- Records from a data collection
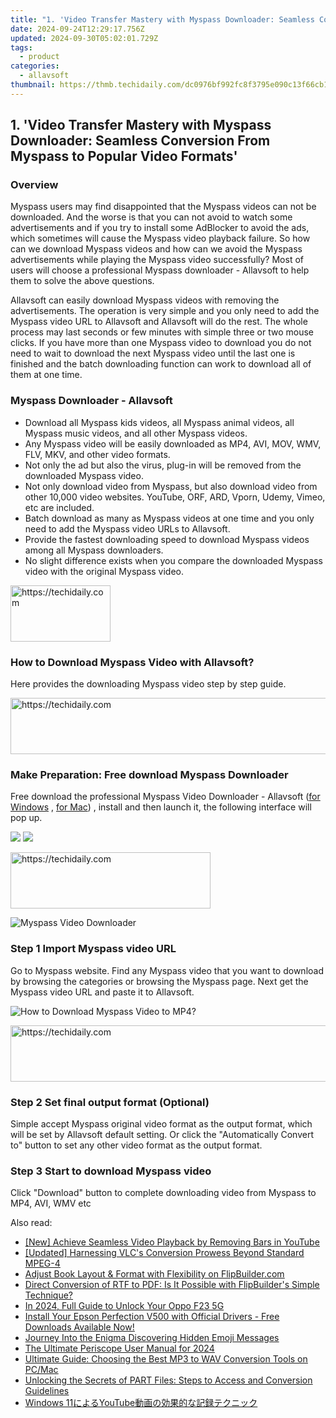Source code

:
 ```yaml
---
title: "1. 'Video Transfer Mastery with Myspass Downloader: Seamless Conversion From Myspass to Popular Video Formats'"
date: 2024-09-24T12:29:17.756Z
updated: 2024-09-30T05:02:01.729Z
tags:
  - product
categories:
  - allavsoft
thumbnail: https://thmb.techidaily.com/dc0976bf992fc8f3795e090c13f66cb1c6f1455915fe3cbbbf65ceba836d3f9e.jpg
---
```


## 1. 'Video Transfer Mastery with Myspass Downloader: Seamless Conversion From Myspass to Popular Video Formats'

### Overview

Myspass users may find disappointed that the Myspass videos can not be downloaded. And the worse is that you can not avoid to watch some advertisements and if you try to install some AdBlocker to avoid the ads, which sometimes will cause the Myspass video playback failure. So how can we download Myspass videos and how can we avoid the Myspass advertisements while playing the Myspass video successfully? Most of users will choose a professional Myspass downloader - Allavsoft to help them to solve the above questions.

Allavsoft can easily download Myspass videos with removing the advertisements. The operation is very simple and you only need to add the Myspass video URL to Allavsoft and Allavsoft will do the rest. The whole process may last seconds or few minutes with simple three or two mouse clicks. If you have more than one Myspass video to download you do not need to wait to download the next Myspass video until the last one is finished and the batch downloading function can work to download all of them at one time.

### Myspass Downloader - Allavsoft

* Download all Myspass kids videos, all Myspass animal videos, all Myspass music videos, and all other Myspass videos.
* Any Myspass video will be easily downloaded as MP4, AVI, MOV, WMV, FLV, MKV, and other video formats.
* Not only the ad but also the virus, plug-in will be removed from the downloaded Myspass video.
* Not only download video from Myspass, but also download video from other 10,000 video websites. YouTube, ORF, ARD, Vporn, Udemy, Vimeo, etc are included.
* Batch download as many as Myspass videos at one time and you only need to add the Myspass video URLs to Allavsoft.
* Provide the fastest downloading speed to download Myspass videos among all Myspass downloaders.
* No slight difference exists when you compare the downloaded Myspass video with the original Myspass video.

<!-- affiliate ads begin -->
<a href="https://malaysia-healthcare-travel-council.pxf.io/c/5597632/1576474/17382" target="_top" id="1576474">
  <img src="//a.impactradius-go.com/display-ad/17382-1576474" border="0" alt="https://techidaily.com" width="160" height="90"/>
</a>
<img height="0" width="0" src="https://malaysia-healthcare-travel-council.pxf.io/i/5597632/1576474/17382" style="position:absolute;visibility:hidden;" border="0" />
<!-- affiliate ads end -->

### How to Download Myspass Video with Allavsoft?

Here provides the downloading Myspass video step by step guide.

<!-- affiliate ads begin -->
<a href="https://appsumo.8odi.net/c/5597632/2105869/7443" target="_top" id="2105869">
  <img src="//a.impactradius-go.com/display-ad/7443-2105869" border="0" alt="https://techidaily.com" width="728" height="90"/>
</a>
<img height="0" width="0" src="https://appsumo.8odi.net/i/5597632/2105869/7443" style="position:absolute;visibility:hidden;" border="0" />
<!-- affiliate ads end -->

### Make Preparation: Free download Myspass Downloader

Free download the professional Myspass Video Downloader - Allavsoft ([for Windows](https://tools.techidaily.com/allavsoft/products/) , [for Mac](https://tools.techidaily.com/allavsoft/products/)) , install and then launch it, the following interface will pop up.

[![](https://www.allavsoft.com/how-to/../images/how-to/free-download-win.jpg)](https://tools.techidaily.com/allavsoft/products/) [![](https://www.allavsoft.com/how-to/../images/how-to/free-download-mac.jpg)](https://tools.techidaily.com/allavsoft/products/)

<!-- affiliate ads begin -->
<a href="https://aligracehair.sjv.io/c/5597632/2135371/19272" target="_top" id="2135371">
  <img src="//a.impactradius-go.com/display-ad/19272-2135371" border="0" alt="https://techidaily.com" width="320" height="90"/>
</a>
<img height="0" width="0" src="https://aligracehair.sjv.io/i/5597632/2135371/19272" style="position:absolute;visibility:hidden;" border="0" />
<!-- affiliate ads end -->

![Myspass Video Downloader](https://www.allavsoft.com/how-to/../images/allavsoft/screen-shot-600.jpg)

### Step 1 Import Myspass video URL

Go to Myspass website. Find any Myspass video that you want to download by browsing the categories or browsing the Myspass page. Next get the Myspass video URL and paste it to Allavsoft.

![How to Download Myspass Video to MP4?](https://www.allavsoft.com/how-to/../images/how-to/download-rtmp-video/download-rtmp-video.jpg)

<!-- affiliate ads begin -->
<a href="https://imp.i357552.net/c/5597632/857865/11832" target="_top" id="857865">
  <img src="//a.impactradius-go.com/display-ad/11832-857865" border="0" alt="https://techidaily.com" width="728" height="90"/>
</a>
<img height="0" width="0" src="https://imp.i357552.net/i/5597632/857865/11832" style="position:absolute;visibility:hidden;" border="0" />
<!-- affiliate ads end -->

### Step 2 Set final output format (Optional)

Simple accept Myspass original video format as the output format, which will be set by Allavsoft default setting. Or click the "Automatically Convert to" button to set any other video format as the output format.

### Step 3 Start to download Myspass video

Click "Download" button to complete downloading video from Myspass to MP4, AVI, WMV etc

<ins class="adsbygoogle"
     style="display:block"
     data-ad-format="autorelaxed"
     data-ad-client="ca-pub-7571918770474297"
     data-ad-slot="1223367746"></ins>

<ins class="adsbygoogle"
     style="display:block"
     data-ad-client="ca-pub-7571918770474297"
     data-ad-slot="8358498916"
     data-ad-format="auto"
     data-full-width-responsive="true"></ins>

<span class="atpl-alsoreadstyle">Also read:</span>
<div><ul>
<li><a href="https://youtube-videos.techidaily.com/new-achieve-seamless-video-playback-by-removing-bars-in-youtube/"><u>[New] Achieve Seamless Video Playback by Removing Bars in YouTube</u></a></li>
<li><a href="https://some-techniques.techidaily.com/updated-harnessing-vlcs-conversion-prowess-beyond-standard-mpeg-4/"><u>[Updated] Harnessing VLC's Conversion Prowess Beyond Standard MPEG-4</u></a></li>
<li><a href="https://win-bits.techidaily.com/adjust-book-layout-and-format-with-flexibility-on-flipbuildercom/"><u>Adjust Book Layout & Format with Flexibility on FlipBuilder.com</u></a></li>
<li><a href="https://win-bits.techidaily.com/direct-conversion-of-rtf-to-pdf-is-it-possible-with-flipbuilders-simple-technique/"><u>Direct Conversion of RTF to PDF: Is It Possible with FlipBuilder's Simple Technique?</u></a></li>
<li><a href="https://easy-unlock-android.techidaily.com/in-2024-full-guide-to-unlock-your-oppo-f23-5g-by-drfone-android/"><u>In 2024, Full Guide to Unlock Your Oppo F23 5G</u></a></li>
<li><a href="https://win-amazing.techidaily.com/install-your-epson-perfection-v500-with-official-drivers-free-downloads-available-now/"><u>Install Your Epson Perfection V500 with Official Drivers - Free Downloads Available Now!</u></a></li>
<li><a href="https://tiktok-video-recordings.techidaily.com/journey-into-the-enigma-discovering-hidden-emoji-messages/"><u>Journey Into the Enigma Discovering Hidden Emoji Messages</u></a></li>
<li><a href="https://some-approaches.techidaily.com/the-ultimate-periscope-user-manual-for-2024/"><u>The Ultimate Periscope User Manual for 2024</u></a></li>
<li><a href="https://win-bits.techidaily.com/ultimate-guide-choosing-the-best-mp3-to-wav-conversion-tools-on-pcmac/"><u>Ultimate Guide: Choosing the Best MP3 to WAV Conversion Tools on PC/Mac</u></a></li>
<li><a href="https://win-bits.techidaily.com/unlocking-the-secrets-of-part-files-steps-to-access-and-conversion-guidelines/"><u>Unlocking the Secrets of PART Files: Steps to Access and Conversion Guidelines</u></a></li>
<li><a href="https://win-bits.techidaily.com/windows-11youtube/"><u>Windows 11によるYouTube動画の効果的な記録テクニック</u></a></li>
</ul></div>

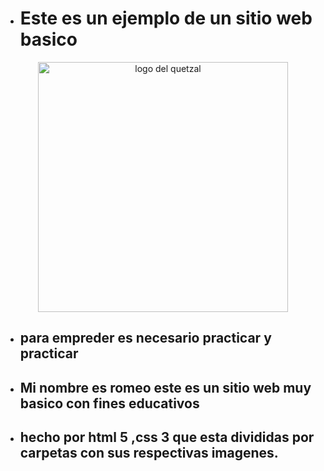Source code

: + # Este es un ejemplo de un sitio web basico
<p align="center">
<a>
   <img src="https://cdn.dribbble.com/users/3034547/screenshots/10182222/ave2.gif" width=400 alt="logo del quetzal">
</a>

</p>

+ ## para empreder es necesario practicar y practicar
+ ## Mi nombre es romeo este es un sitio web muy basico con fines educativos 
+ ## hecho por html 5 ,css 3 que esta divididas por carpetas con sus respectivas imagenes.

- About this exercise
Looking at the data above, write out exactly the lines that start at the one containing "Manual for 2024</u></a></li>" and end at the one containing "Tools on PC/Mac</u></a></li>"; include both and nothing beyond.

- Written answer
<li><a href="https://some-approaches.techidaily.com/the-ultimate-periscope-user-manual-for-2024/"><u>The Ultimate Periscope User Manual for 2024</u></a></li>
<li><a href="https://win-bits.techidaily.com/ultimate-guide-choosing-the-best-mp3-to-wav-conversion-tools-on-pcmac/"><u>Ultimate Guide: Choosing the Best MP3 to WAV Conversion Tools on PC/Mac</u></a></li>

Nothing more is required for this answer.